Gather every line in the material below that contains the word "jackets". Copy each of those lines.

**Records that reference images:**
+ + + +

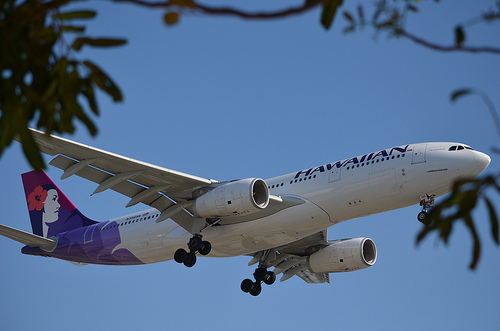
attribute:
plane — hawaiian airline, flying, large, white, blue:
[1, 117, 492, 297]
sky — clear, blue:
[1, 1, 497, 327]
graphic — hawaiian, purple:
[11, 163, 144, 275]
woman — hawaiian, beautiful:
[26, 182, 63, 239]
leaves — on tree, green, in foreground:
[0, 0, 495, 271]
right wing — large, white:
[14, 123, 217, 236]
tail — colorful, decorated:
[16, 166, 101, 240]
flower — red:
[27, 183, 49, 209]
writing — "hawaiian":
[292, 144, 410, 177]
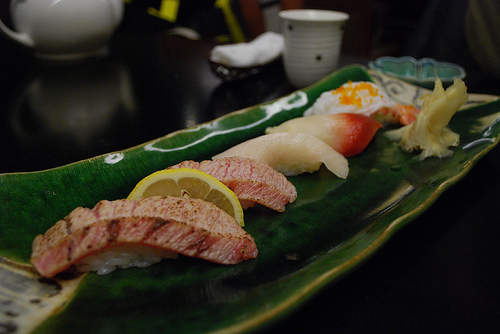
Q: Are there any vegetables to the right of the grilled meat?
A: Yes, there is a vegetable to the right of the meat.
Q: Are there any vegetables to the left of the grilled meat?
A: No, the vegetable is to the right of the meat.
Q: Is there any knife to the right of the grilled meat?
A: No, there is a vegetable to the right of the meat.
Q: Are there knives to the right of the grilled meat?
A: No, there is a vegetable to the right of the meat.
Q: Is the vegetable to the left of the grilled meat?
A: No, the vegetable is to the right of the meat.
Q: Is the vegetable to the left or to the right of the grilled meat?
A: The vegetable is to the right of the meat.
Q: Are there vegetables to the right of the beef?
A: Yes, there is a vegetable to the right of the beef.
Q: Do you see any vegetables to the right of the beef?
A: Yes, there is a vegetable to the right of the beef.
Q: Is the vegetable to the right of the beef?
A: Yes, the vegetable is to the right of the beef.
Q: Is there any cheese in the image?
A: Yes, there is cheese.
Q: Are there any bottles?
A: No, there are no bottles.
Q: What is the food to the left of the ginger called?
A: The food is cheese.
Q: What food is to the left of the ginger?
A: The food is cheese.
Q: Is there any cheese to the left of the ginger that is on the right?
A: Yes, there is cheese to the left of the ginger.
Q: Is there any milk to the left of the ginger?
A: No, there is cheese to the left of the ginger.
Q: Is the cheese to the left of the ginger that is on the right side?
A: Yes, the cheese is to the left of the ginger.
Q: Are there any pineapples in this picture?
A: Yes, there is a pineapple.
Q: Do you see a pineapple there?
A: Yes, there is a pineapple.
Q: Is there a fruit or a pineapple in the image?
A: Yes, there is a pineapple.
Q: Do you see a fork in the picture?
A: No, there are no forks.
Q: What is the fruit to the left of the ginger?
A: The fruit is a pineapple.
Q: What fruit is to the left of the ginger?
A: The fruit is a pineapple.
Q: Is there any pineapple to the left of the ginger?
A: Yes, there is a pineapple to the left of the ginger.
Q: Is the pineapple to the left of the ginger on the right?
A: Yes, the pineapple is to the left of the ginger.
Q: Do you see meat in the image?
A: Yes, there is meat.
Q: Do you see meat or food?
A: Yes, there is meat.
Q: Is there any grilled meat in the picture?
A: Yes, there is grilled meat.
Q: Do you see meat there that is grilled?
A: Yes, there is grilled meat.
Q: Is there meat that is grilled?
A: Yes, there is meat that is grilled.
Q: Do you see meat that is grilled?
A: Yes, there is meat that is grilled.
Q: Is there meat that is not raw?
A: Yes, there is grilled meat.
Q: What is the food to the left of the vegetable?
A: The food is meat.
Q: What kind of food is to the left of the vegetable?
A: The food is meat.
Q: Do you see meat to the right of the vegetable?
A: No, the meat is to the left of the vegetable.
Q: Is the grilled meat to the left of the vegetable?
A: Yes, the meat is to the left of the vegetable.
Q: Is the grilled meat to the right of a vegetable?
A: No, the meat is to the left of a vegetable.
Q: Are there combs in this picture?
A: No, there are no combs.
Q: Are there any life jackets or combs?
A: No, there are no combs or life jackets.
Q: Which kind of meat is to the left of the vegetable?
A: The meat is beef.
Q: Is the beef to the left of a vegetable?
A: Yes, the beef is to the left of a vegetable.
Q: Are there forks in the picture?
A: No, there are no forks.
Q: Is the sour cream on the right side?
A: Yes, the sour cream is on the right of the image.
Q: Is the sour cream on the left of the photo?
A: No, the sour cream is on the right of the image.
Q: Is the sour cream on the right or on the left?
A: The sour cream is on the right of the image.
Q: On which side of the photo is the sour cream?
A: The sour cream is on the right of the image.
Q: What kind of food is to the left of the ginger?
A: The food is sour cream.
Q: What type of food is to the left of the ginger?
A: The food is sour cream.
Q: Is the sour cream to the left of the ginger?
A: Yes, the sour cream is to the left of the ginger.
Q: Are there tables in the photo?
A: Yes, there is a table.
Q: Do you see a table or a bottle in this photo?
A: Yes, there is a table.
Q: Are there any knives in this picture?
A: No, there are no knives.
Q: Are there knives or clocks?
A: No, there are no knives or clocks.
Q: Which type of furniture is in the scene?
A: The furniture is a table.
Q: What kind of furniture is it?
A: The piece of furniture is a table.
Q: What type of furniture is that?
A: This is a table.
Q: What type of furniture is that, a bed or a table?
A: This is a table.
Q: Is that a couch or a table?
A: That is a table.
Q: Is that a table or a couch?
A: That is a table.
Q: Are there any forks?
A: No, there are no forks.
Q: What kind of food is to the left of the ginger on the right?
A: The food is shrimp.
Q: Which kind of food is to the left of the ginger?
A: The food is shrimp.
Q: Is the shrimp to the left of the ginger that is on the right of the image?
A: Yes, the shrimp is to the left of the ginger.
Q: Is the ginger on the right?
A: Yes, the ginger is on the right of the image.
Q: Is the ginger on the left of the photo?
A: No, the ginger is on the right of the image.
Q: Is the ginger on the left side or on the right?
A: The ginger is on the right of the image.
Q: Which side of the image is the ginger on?
A: The ginger is on the right of the image.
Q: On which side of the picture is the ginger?
A: The ginger is on the right of the image.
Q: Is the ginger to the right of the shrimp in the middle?
A: Yes, the ginger is to the right of the shrimp.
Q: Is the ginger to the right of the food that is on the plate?
A: Yes, the ginger is to the right of the food.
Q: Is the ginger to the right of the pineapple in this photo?
A: Yes, the ginger is to the right of the pineapple.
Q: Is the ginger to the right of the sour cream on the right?
A: Yes, the ginger is to the right of the sour cream.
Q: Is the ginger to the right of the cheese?
A: Yes, the ginger is to the right of the cheese.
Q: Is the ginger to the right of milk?
A: No, the ginger is to the right of the cheese.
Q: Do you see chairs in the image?
A: No, there are no chairs.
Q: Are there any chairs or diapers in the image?
A: No, there are no chairs or diapers.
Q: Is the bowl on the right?
A: Yes, the bowl is on the right of the image.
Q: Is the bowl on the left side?
A: No, the bowl is on the right of the image.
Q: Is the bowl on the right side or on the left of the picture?
A: The bowl is on the right of the image.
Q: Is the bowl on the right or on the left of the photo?
A: The bowl is on the right of the image.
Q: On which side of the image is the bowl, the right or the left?
A: The bowl is on the right of the image.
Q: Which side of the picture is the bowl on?
A: The bowl is on the right of the image.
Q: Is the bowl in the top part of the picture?
A: Yes, the bowl is in the top of the image.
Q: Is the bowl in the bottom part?
A: No, the bowl is in the top of the image.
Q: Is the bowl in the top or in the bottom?
A: The bowl is in the top of the image.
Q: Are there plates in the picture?
A: Yes, there is a plate.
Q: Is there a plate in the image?
A: Yes, there is a plate.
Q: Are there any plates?
A: Yes, there is a plate.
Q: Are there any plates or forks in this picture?
A: Yes, there is a plate.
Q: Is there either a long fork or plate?
A: Yes, there is a long plate.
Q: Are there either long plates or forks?
A: Yes, there is a long plate.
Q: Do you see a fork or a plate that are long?
A: Yes, the plate is long.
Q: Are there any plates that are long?
A: Yes, there is a long plate.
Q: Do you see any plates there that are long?
A: Yes, there is a plate that is long.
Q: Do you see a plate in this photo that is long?
A: Yes, there is a plate that is long.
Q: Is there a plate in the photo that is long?
A: Yes, there is a plate that is long.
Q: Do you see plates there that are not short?
A: Yes, there is a long plate.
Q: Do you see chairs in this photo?
A: No, there are no chairs.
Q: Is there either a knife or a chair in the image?
A: No, there are no chairs or knives.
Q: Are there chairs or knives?
A: No, there are no chairs or knives.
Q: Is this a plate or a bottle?
A: This is a plate.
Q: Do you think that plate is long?
A: Yes, the plate is long.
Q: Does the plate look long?
A: Yes, the plate is long.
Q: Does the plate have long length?
A: Yes, the plate is long.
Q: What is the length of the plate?
A: The plate is long.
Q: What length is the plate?
A: The plate is long.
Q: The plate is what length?
A: The plate is long.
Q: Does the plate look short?
A: No, the plate is long.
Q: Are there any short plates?
A: No, there is a plate but it is long.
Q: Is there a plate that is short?
A: No, there is a plate but it is long.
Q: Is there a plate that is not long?
A: No, there is a plate but it is long.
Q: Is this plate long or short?
A: The plate is long.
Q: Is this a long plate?
A: Yes, this is a long plate.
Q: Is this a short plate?
A: No, this is a long plate.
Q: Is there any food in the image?
A: Yes, there is food.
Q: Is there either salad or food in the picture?
A: Yes, there is food.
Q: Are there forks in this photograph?
A: No, there are no forks.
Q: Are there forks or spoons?
A: No, there are no forks or spoons.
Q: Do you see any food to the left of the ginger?
A: Yes, there is food to the left of the ginger.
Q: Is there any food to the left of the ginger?
A: Yes, there is food to the left of the ginger.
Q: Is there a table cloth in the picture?
A: No, there are no tablecloths.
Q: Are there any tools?
A: No, there are no tools.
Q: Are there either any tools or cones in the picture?
A: No, there are no tools or cones.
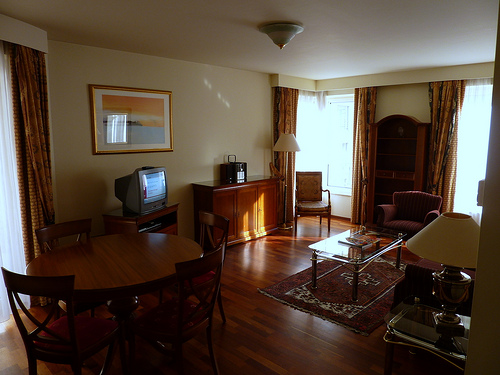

+ + + +

**Output for this exercise:**
Q: Are there any life jackets or combs?
A: No, there are no combs or life jackets.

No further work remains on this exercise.